Data section: Begin
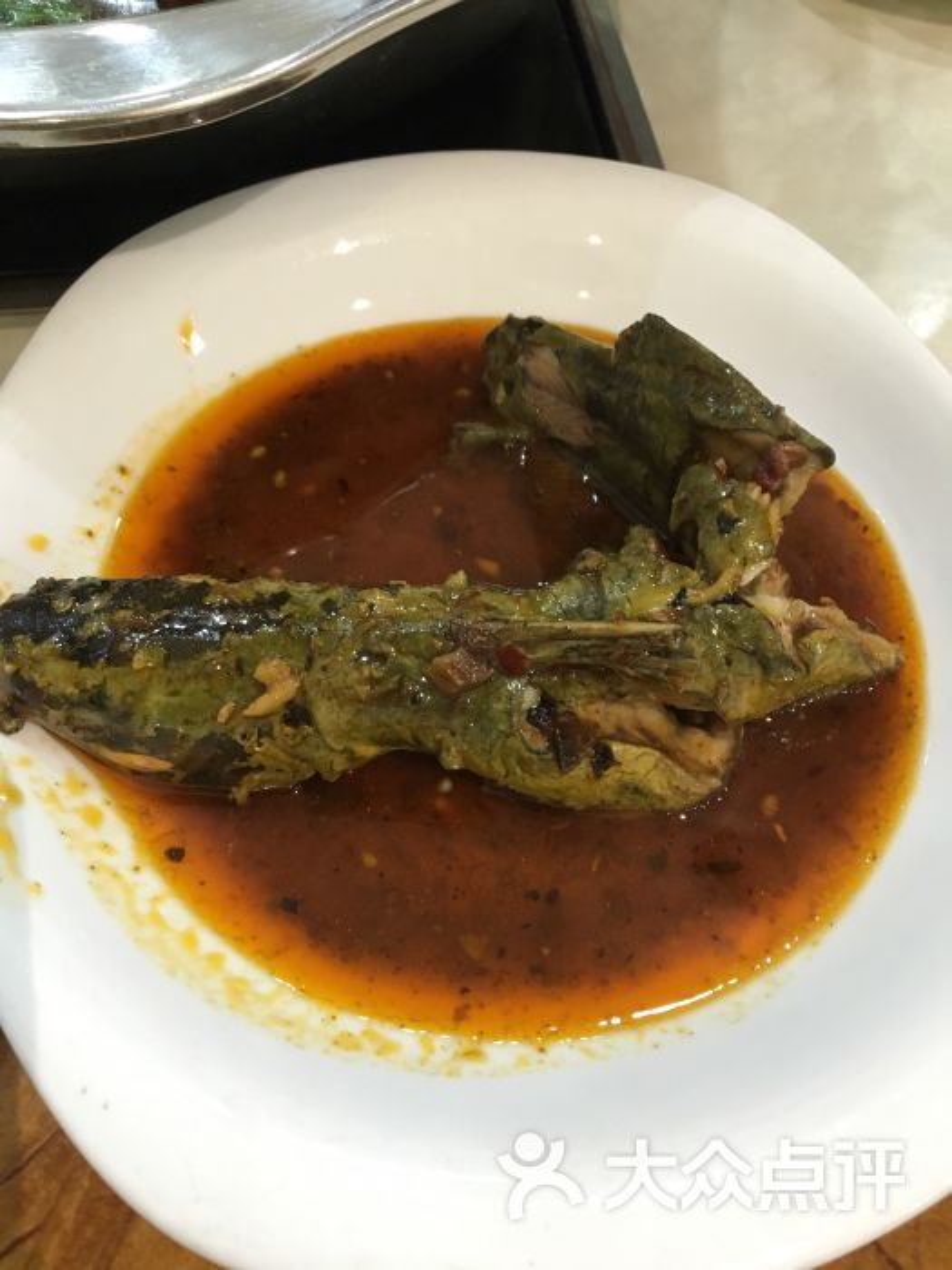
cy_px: 635
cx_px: 476
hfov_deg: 48.2
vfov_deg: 61.7
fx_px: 1063
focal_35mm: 29
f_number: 2.2
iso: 200
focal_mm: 4.15
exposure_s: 1/33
Data section: End
Required work: The expected result is every record above, word for word, with no pictures in it.

Result:
cy_px: 635
cx_px: 476
hfov_deg: 48.2
vfov_deg: 61.7
fx_px: 1063
focal_35mm: 29
f_number: 2.2
iso: 200
focal_mm: 4.15
exposure_s: 1/33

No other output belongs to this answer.